Data to use:
════════════════
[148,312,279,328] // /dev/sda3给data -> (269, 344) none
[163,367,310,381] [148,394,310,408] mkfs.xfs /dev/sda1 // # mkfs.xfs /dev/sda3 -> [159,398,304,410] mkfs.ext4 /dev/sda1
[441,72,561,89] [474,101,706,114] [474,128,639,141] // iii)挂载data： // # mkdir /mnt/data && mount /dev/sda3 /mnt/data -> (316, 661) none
════════════════
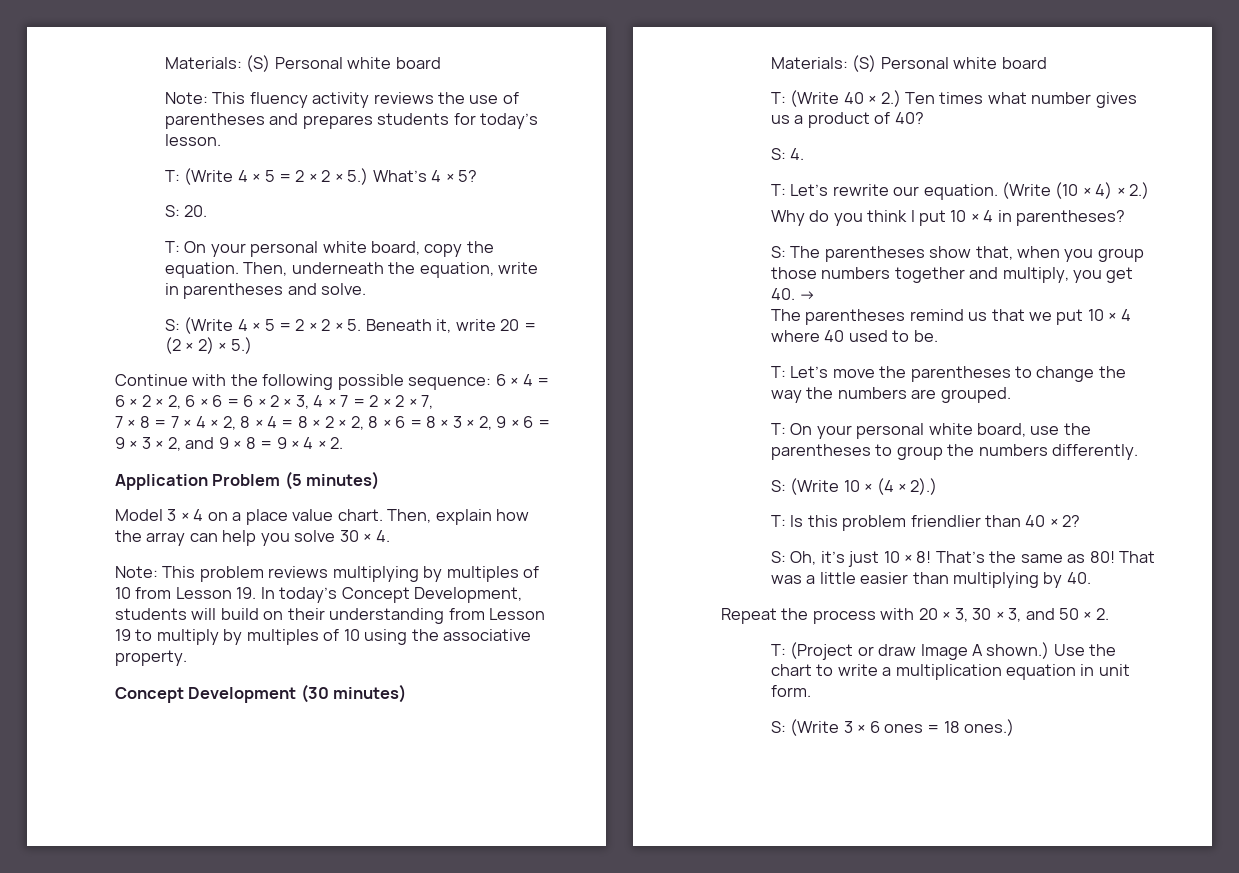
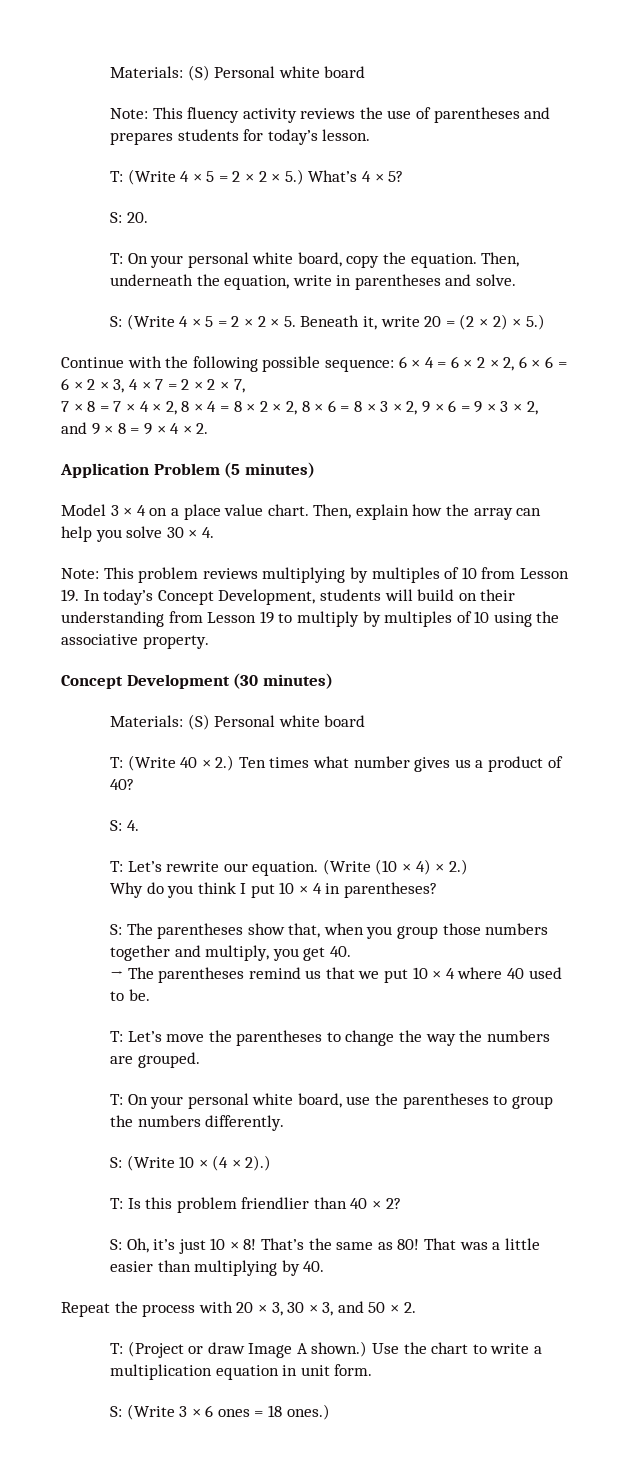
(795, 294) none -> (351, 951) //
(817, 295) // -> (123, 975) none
════════════════
What to do: Go through the data above and copy each line that holds the word "none".

Reply to the task:
[148,312,279,328] // /dev/sda3给data -> (269, 344) none
[441,72,561,89] [474,101,706,114] [474,128,639,141] // iii)挂载data： // # mkdir /mnt/data && mount /dev/sda3 /mnt/data -> (316, 661) none
(795, 294) none -> (351, 951) //
(817, 295) // -> (123, 975) none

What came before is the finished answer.